One of Russia’s veteran organized crime observers, Leonid Nikitinsky, wrote about the incident on the October 2 edition of Novaya gazeta. “The details are as follows: the Hero Of Russia [Yamadaev] arrived in St. Petersburg the day before, stopped off with an armed detachment (of up to 40 men) at the Nevsky Palace Hotel, where he consulted about something not with officials from Smolny [City Hall], but with Vladimir Kumarin, whom the media, for some reason, has called the leader of the Tambovskys [the Tambov organized crime group],” Nikitinsky wrote. On the footage from the Nevsky Palace’s video surveillance camera, Nikitinsky added, “He [Kumarin] can be seen embracing the head of the Chechen landing party and is easily recognized as the ‘person without an arm’” [Kumarin lost an arm in an assassination attempt].

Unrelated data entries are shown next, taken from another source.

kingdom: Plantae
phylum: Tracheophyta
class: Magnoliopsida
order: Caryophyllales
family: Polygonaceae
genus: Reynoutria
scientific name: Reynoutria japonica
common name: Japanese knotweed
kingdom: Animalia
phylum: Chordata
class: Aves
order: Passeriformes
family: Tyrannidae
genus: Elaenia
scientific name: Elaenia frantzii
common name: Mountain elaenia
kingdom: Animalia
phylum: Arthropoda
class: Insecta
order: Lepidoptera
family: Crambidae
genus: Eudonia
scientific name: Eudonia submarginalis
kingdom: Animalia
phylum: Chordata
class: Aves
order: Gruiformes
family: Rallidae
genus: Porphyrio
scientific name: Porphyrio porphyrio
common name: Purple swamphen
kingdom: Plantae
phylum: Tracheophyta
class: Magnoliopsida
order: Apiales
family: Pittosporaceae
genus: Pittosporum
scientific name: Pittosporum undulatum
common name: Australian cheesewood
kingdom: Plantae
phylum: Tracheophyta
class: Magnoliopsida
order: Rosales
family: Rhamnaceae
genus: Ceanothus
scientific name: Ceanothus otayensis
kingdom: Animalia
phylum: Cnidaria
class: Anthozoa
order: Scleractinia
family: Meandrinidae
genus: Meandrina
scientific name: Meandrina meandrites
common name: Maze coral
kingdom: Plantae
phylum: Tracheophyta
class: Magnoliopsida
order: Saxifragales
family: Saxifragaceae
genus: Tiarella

Nikitinsky concluded that the purported Chechen raid in St. Petersburg raid showed that “the model of the state structure that we are shown on television as being the result of establishing peace in the country notably differs from reality.” There have been two “victors” in the Chechen conflict, he wrote: the members of federal law-enforcement bodies “who survived in battle, were not disarmed and got accustomed to using force to resolve all issues,” and the “amnestied Chechen [rebel] field commanders.” The former “puff up their cheeks, exact tribute and control everything in Russia except that which is the subject of ‘internal issues between the Chechens,’” Nikitinsky wrote. “So far, this suits the latter,” meaning the Chechens, he wrote, “but what might become [the object of their interest] tomorrow, no one knows.”

Nikitinksy said that while St. Petersburg Governor Valentina Matvienko expressed outrage over the September 15 raid at the Samson-K meat-processing plant and promised to do something about it, it is not clear what recourse she has. “What to do further—that’s the question,” he wrote. “To go and question the brigands in Gudermes? To ask Kadyrov to extradite Yamadaev from Chechnya, like [former Atomic Energy Minister Yevgeny] Adamov from Switzerland?”

Yamadaev’s Vostok battalion has been implicated in the disappearance of 11 residents of the Chechen village of Borozdinovskaya in June 2005 (Chechnya Weekly, June 22, 2005).